Relationships between phosphorus and various water quality parameters were assessed using historical Elbow River discharge and Glenmore Reservoir water quality data from 2000 to 2010 to elucidate source water vulnerabilities. The results showed that allochthonous inputs from the Elbow River were the primary drivers of source water quality in the reservoir during significant hydrological events. Autochthonous processes such as dilution and deposition of allochthonous inputs in reservoir bottom sediments buffered water quality changes within the reservoir. Carbon:nitrogen:phosphorus (C:N:P) nutrient ratios observed in the reservoir were indicative of severe-to-moderate phosphorus-limitation for primary production. Although total phosphorus (TP) concentrations reached threshold levels for supporting mesotrophic to eutrophic conditions, primary production was limited. Consistently low reservoir chlorophyll-a levels and low dissolved phosphorus concentrations suggest that drinking water treatment impacts are unlikely to be confounded by the presence of algal matter.

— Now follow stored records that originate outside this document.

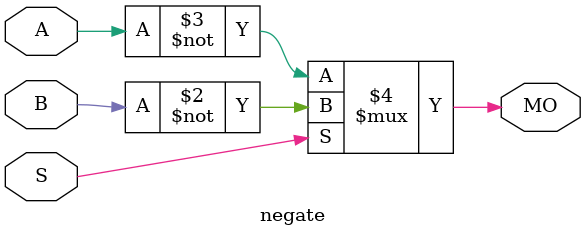
<source format=v>
module negate (A, B, S, MO);
   input A, B, S; 
   output MO; 
   
   assign MO = (S == 1) ? ~B : ~A; 
   
endmodule
</source>
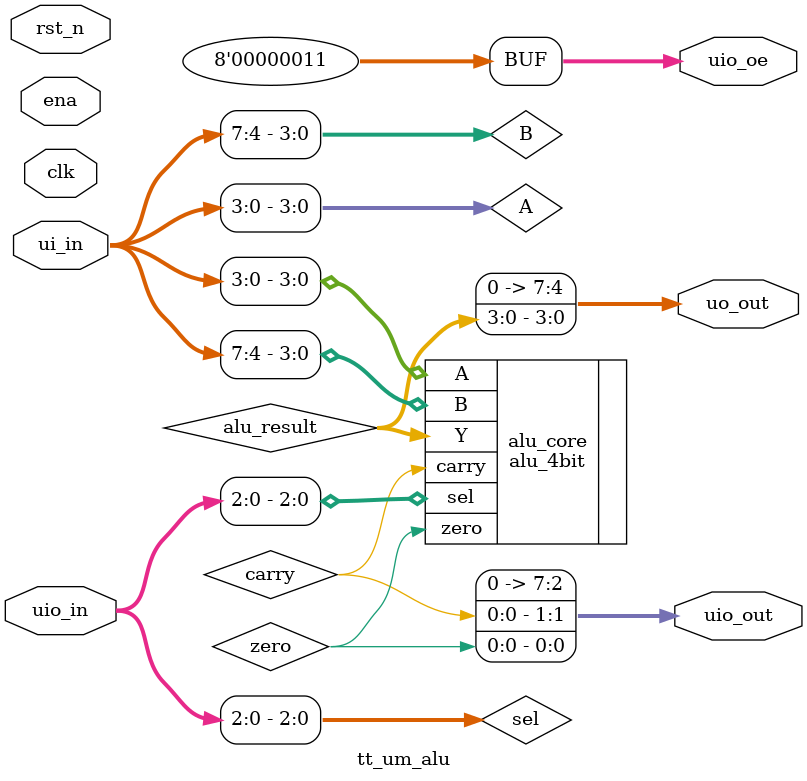
<source format=sv>
`default_nettype none

module tt_um_alu (
    input  wire [7:0] ui_in,    // A[3:0] = ui_in[3:0], B[3:0] = ui_in[7:4]
    output wire [7:0] uo_out,   // Resultado de 8 bits (4 bits útiles)
    input  wire [7:0] uio_in,   // Selector: sel[2:0] = uio_in[2:0]
    output wire [7:0] uio_out,  // Flags: uio_out[0] = zero, uio_out[1] = carry
    output wire [7:0] uio_oe,   // Configuración E/S (0=input, 1=output)
    input  wire       ena,      // Habilitación (no usado)
    input  wire       clk,      // Reloj (no usado)
    input  wire       rst_n     // Reset activo bajo (no usado)
);

    // Conexiones
    wire [3:0] A = ui_in[3:0];
    wire [3:0] B = ui_in[7:4];
    wire [2:0] sel = uio_in[2:0];
    wire [3:0] alu_result;
    wire carry, zero;

    // Instancia del núcleo ALU
    alu_4bit alu_core (
        .A(A),
        .B(B),
        .sel(sel),
        .Y(alu_result),
        .carry(carry),
        .zero(zero)
    );

    // Asignación de salidas
    assign uo_out = {4'b0, alu_result};  // Extiende a 8 bits
    assign uio_out = {6'b0, carry, zero};
    assign uio_oe = 8'b00000011;  // Bits 0-1 como salidas (flags)
endmodule

</source>
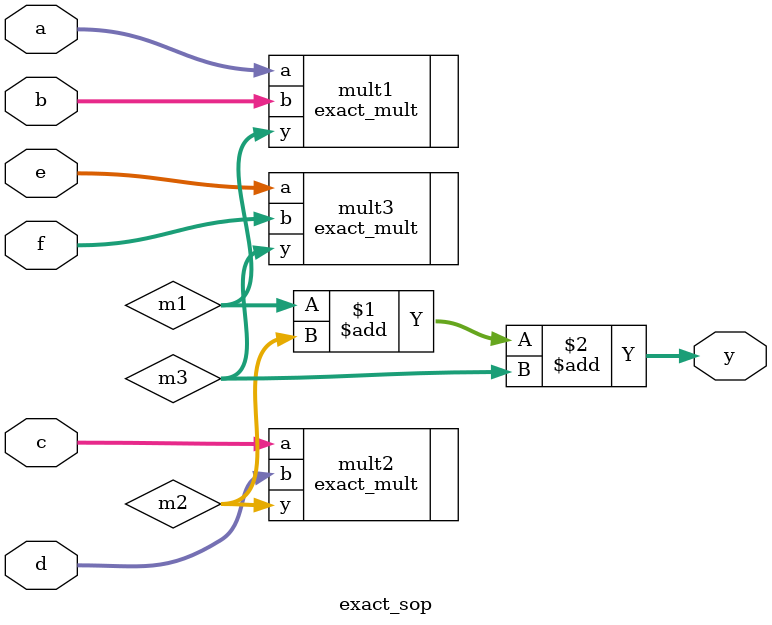
<source format=sv>
module exact_sop(input logic signed [7:0] a, b, c, d, e, f,
						output logic signed [31:0] y);
						
logic signed [15:0] m1, m2, m3;
						
exact_mult mult1(.a(a), .b(b), .y(m1));
exact_mult mult2(.a(c), .b(d), .y(m2));
exact_mult mult3(.a(e), .b(f), .y(m3));

assign y = m1 + m2 + m3;

endmodule 

</source>
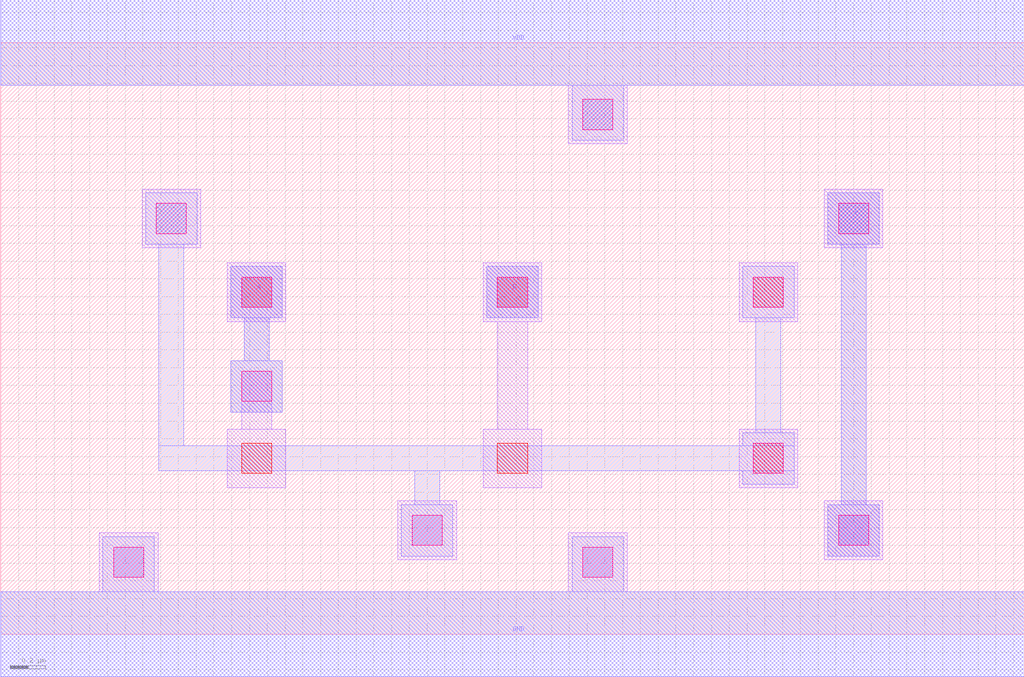
<source format=lef>
MACRO OR2X2
 CLASS CORE ;
 FOREIGN OR2X2 0 0 ;
 SIZE 5.76 BY 3.33 ;
 ORIGIN 0 0 ;
 SYMMETRY X Y R90 ;
 SITE unit ;
  PIN VDD
   DIRECTION INOUT ;
   USE POWER ;
   SHAPE ABUTMENT ;
    PORT
     CLASS CORE ;
       LAYER met1 ;
        RECT 0.00000000 3.09000000 5.76000000 3.57000000 ;
    END
  END VDD

  PIN GND
   DIRECTION INOUT ;
   USE POWER ;
   SHAPE ABUTMENT ;
    PORT
     CLASS CORE ;
       LAYER met1 ;
        RECT 0.00000000 -0.24000000 5.76000000 0.24000000 ;
    END
  END GND

  PIN Y
   DIRECTION INOUT ;
   USE SIGNAL ;
   SHAPE ABUTMENT ;
    PORT
     CLASS CORE ;
       LAYER met1 ;
        RECT 4.65500000 0.44000000 4.94500000 0.73000000 ;
        RECT 4.73000000 0.73000000 4.87000000 2.19500000 ;
        RECT 4.65500000 2.19500000 4.94500000 2.48500000 ;
    END
  END Y

  PIN A
   DIRECTION INOUT ;
   USE SIGNAL ;
   SHAPE ABUTMENT ;
    PORT
     CLASS CORE ;
       LAYER met1 ;
        RECT 1.29500000 1.25000000 1.58500000 1.54000000 ;
        RECT 1.37000000 1.54000000 1.51000000 1.78000000 ;
        RECT 1.29500000 1.78000000 1.58500000 2.07000000 ;
    END
  END A

  PIN B
   DIRECTION INOUT ;
   USE SIGNAL ;
   SHAPE ABUTMENT ;
    PORT
     CLASS CORE ;
       LAYER met1 ;
        RECT 2.73500000 1.78000000 3.02500000 2.07000000 ;
    END
  END B

 OBS
    LAYER polycont ;
     RECT 1.35500000 0.90500000 1.52500000 1.07500000 ;
     RECT 2.79500000 0.90500000 2.96500000 1.07500000 ;
     RECT 4.23500000 0.90500000 4.40500000 1.07500000 ;
     RECT 1.35500000 1.84000000 1.52500000 2.01000000 ;
     RECT 2.79500000 1.84000000 2.96500000 2.01000000 ;
     RECT 4.23500000 1.84000000 4.40500000 2.01000000 ;

    LAYER pdiffc ;
     RECT 0.87500000 2.25500000 1.04500000 2.42500000 ;
     RECT 4.71500000 2.25500000 4.88500000 2.42500000 ;
     RECT 3.27500000 2.84000000 3.44500000 3.01000000 ;

    LAYER ndiffc ;
     RECT 0.63500000 0.32000000 0.80500000 0.49000000 ;
     RECT 3.27500000 0.32000000 3.44500000 0.49000000 ;
     RECT 2.31500000 0.50000000 2.48500000 0.67000000 ;
     RECT 4.71500000 0.50000000 4.88500000 0.67000000 ;

    LAYER li1 ;
     RECT 0.55500000 0.24000000 0.88500000 0.57000000 ;
     RECT 3.19500000 0.24000000 3.52500000 0.57000000 ;
     RECT 2.23500000 0.42000000 2.56500000 0.75000000 ;
     RECT 4.63500000 0.42000000 4.96500000 0.75000000 ;
     RECT 4.15500000 0.82500000 4.48500000 1.15500000 ;
     RECT 1.27500000 0.82500000 1.60500000 1.15500000 ;
     RECT 1.35500000 1.15500000 1.52500000 1.48000000 ;
     RECT 1.27500000 1.76000000 1.60500000 2.09000000 ;
     RECT 2.71500000 0.82500000 3.04500000 1.15500000 ;
     RECT 2.79500000 1.15500000 2.96500000 1.76000000 ;
     RECT 2.71500000 1.76000000 3.04500000 2.09000000 ;
     RECT 4.15500000 1.76000000 4.48500000 2.09000000 ;
     RECT 0.79500000 2.17500000 1.12500000 2.50500000 ;
     RECT 4.63500000 2.17500000 4.96500000 2.50500000 ;
     RECT 3.19500000 2.76000000 3.52500000 3.09000000 ;

    LAYER viali ;
     RECT 0.63500000 0.32000000 0.80500000 0.49000000 ;
     RECT 3.27500000 0.32000000 3.44500000 0.49000000 ;
     RECT 2.31500000 0.50000000 2.48500000 0.67000000 ;
     RECT 4.71500000 0.50000000 4.88500000 0.67000000 ;
     RECT 4.23500000 0.90500000 4.40500000 1.07500000 ;
     RECT 1.35500000 1.31000000 1.52500000 1.48000000 ;
     RECT 1.35500000 1.84000000 1.52500000 2.01000000 ;
     RECT 2.79500000 1.84000000 2.96500000 2.01000000 ;
     RECT 4.23500000 1.84000000 4.40500000 2.01000000 ;
     RECT 0.87500000 2.25500000 1.04500000 2.42500000 ;
     RECT 4.71500000 2.25500000 4.88500000 2.42500000 ;
     RECT 3.27500000 2.84000000 3.44500000 3.01000000 ;

    LAYER met1 ;
     RECT 0.00000000 -0.24000000 5.76000000 0.24000000 ;
     RECT 0.57500000 0.24000000 0.86500000 0.55000000 ;
     RECT 3.21500000 0.24000000 3.50500000 0.55000000 ;
     RECT 1.29500000 1.25000000 1.58500000 1.54000000 ;
     RECT 1.37000000 1.54000000 1.51000000 1.78000000 ;
     RECT 1.29500000 1.78000000 1.58500000 2.07000000 ;
     RECT 2.73500000 1.78000000 3.02500000 2.07000000 ;
     RECT 2.25500000 0.44000000 2.54500000 0.73000000 ;
     RECT 2.33000000 0.73000000 2.47000000 0.92000000 ;
     RECT 4.17500000 0.84500000 4.46500000 0.92000000 ;
     RECT 0.89000000 0.92000000 4.46500000 1.06000000 ;
     RECT 4.17500000 1.06000000 4.46500000 1.13500000 ;
     RECT 4.25000000 1.13500000 4.39000000 1.78000000 ;
     RECT 4.17500000 1.78000000 4.46500000 2.07000000 ;
     RECT 0.89000000 1.06000000 1.03000000 2.19500000 ;
     RECT 0.81500000 2.19500000 1.10500000 2.48500000 ;
     RECT 4.65500000 0.44000000 4.94500000 0.73000000 ;
     RECT 4.73000000 0.73000000 4.87000000 2.19500000 ;
     RECT 4.65500000 2.19500000 4.94500000 2.48500000 ;
     RECT 3.21500000 2.78000000 3.50500000 3.09000000 ;
     RECT 0.00000000 3.09000000 5.76000000 3.57000000 ;

 END
END OR2X2

</source>
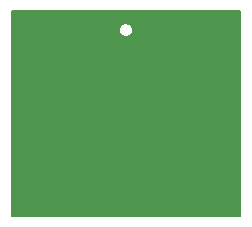
<source format=gbl>
%TF.GenerationSoftware,KiCad,Pcbnew,(5.99.0-11065-g2a3d8e22b6)*%
%TF.CreationDate,2021-07-07T11:59:55+01:00*%
%TF.ProjectId,NB3_ear,4e42335f-6561-4722-9e6b-696361645f70,0.0.1*%
%TF.SameCoordinates,Original*%
%TF.FileFunction,Copper,L2,Bot*%
%TF.FilePolarity,Positive*%
%FSLAX46Y46*%
G04 Gerber Fmt 4.6, Leading zero omitted, Abs format (unit mm)*
G04 Created by KiCad (PCBNEW (5.99.0-11065-g2a3d8e22b6)) date 2021-07-07 11:59:55*
%MOMM*%
%LPD*%
G01*
G04 APERTURE LIST*
%TA.AperFunction,ViaPad*%
%ADD10C,0.800000*%
%TD*%
G04 APERTURE END LIST*
D10*
%TO.N,GND*%
X153620000Y-104695000D03*
X144730000Y-104695000D03*
X157080000Y-114775000D03*
X159080000Y-114775000D03*
X145080000Y-114775000D03*
X143080000Y-114775000D03*
X151080000Y-111775000D03*
X151080000Y-109775000D03*
X145080000Y-99775000D03*
X143080000Y-99775000D03*
X157080000Y-99775000D03*
X159080000Y-99775000D03*
X148580000Y-99525000D03*
X153574000Y-99531000D03*
X147270000Y-104695000D03*
X148540000Y-104695000D03*
%TD*%
%TA.AperFunction,Conductor*%
%TO.N,GND*%
G36*
X160772121Y-98545002D02*
G01*
X160818614Y-98598658D01*
X160830000Y-98651000D01*
X160830000Y-115899000D01*
X160809998Y-115967121D01*
X160756342Y-116013614D01*
X160704000Y-116025000D01*
X141456000Y-116025000D01*
X141387879Y-116004998D01*
X141341386Y-115951342D01*
X141330000Y-115899000D01*
X141330000Y-100194824D01*
X150574538Y-100194824D01*
X150575702Y-100203726D01*
X150575702Y-100203729D01*
X150576960Y-100213350D01*
X150593121Y-100336939D01*
X150650845Y-100468126D01*
X150743068Y-100577838D01*
X150750539Y-100582811D01*
X150750540Y-100582812D01*
X150854903Y-100652282D01*
X150862377Y-100657257D01*
X150999180Y-100699997D01*
X151008152Y-100700161D01*
X151008155Y-100700162D01*
X151073374Y-100701357D01*
X151142481Y-100702624D01*
X151199043Y-100687203D01*
X151272099Y-100667286D01*
X151272101Y-100667285D01*
X151280758Y-100664925D01*
X151402897Y-100589931D01*
X151413843Y-100577838D01*
X151493050Y-100490332D01*
X151493051Y-100490331D01*
X151499078Y-100483672D01*
X151561570Y-100354689D01*
X151585349Y-100213350D01*
X151585500Y-100201000D01*
X151565182Y-100059123D01*
X151505860Y-99928651D01*
X151412303Y-99820074D01*
X151292033Y-99742118D01*
X151283436Y-99739547D01*
X151283434Y-99739546D01*
X151199696Y-99714503D01*
X151154718Y-99701052D01*
X151145742Y-99700997D01*
X151145741Y-99700997D01*
X151084027Y-99700620D01*
X151011396Y-99700177D01*
X151002765Y-99702644D01*
X151002763Y-99702644D01*
X150882223Y-99737094D01*
X150882220Y-99737095D01*
X150873589Y-99739562D01*
X150752375Y-99816042D01*
X150657499Y-99923469D01*
X150596588Y-100053206D01*
X150595207Y-100062074D01*
X150595207Y-100062075D01*
X150575919Y-100185951D01*
X150575919Y-100185955D01*
X150574538Y-100194824D01*
X141330000Y-100194824D01*
X141330000Y-98651000D01*
X141350002Y-98582879D01*
X141403658Y-98536386D01*
X141456000Y-98525000D01*
X160704000Y-98525000D01*
X160772121Y-98545002D01*
G37*
%TD.AperFunction*%
%TD*%
M02*

</source>
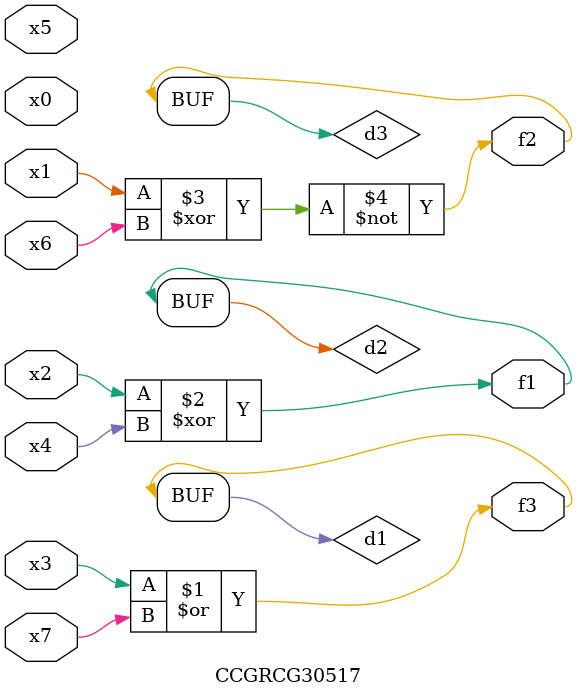
<source format=v>
module CCGRCG30517(
	input x0, x1, x2, x3, x4, x5, x6, x7,
	output f1, f2, f3
);

	wire d1, d2, d3;

	or (d1, x3, x7);
	xor (d2, x2, x4);
	xnor (d3, x1, x6);
	assign f1 = d2;
	assign f2 = d3;
	assign f3 = d1;
endmodule

</source>
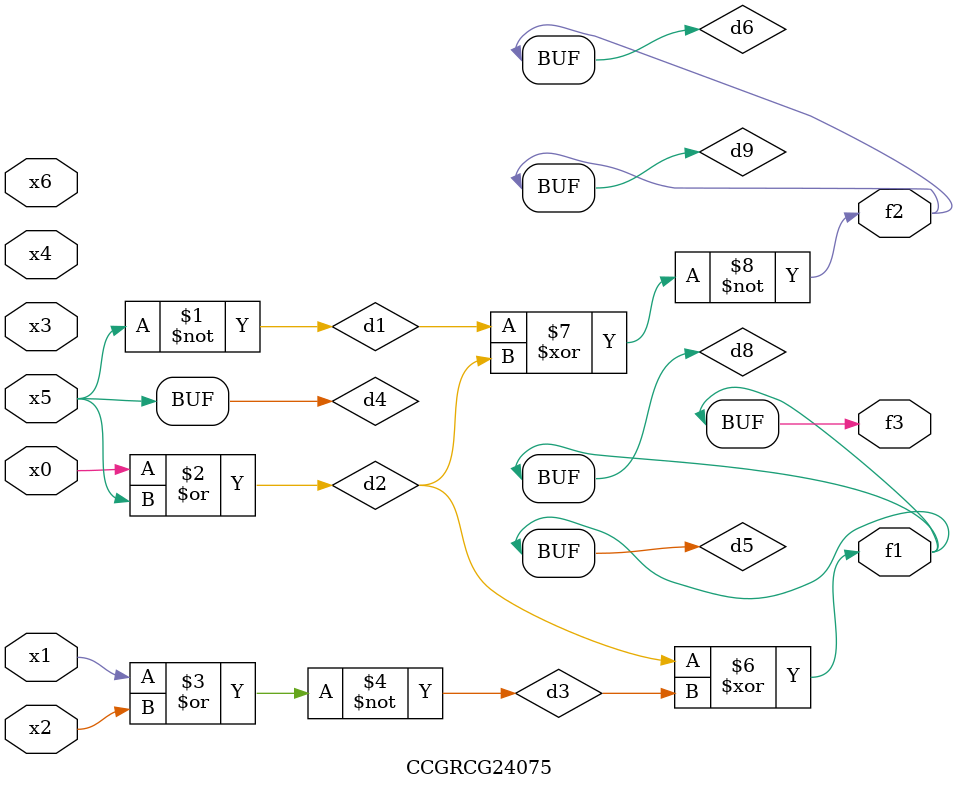
<source format=v>
module CCGRCG24075(
	input x0, x1, x2, x3, x4, x5, x6,
	output f1, f2, f3
);

	wire d1, d2, d3, d4, d5, d6, d7, d8, d9;

	nand (d1, x5);
	or (d2, x0, x5);
	nor (d3, x1, x2);
	xnor (d4, d1);
	xor (d5, d2, d3);
	xnor (d6, d1, d2);
	not (d7, x4);
	buf (d8, d5);
	xor (d9, d6);
	assign f1 = d8;
	assign f2 = d9;
	assign f3 = d8;
endmodule

</source>
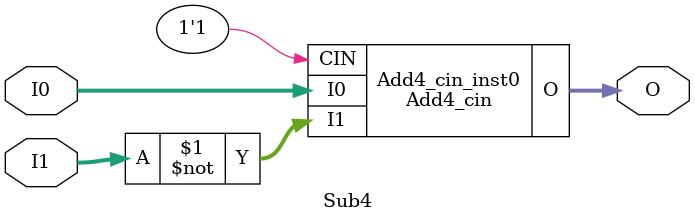
<source format=v>
module Add4_cin (input [3:0] I0, input [3:0] I1, output [3:0] O, input CIN);
assign O = (({1'b0,1'b0,1'b0,CIN}) + I0) + I1;
endmodule

module Sub4 (input [3:0] I0, input [3:0] I1, output [3:0] O);
Add4_cin Add4_cin_inst0(.I0(I0), .I1(~ I1), .O(O), .CIN(1'b1));
endmodule


</source>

The impacts of source water quality changes to drinking water treatability were inferred using historical source water quality data and treatment performance metrics at the Glenmore Water Treatment Plant (WTP) using forward-stepwise multiple linear regression. Raw water TP and total organic carbon (TOC) concentrations explained 78.8% of the coagulant dose variation used in coagulation and flocculation processes (n = 22). Additional plant water quality data and treatment performance metrics were collected in 2012 to confirm these observations. Plant raw water UV-absorbance at 254 nm (UVA254) and TP concentrations described 98.3% of the alum coagulant dose variation used in the newly-installed Actiflo© ballasted-sand flocculation process (n = 26). SUVA and TP together explained 91.2% of the polymer dose variation (n = 26). The inclusion of TP as a significant predictor of coagulant and polymer doses, coupled with a review of literature, suggest that TP is a more sensitive indicator of waterborne particle concentrations present in the raw water than turbidity. Accordingly, TP may play a role in the critical drinking water treatment processes of coagulation, flocculation and clarification which has direct implications for process optimization, chemical coagulant costs, sludge production and impacts to subsequent treatment processes.
Scenario building based on anticipated land-uses and impacts from catastrophic landscape disturbances using the coagulant regression models was used to explicitly link potential source water quality impacts to drinking water treatability. The innovative approach of estimating land-use TP loading, steady state reservoir TP concentrations and coagulant dosing requirements at the WTP provides a framework that enables the development and coordination of land-use planning, reservoir management and drinking water treatment operations strategies respectively. Total phosphorus provides a common vulnerability metric relevant to both land-use and water managers for developing and assessing integrated land-use management and SWP strategies.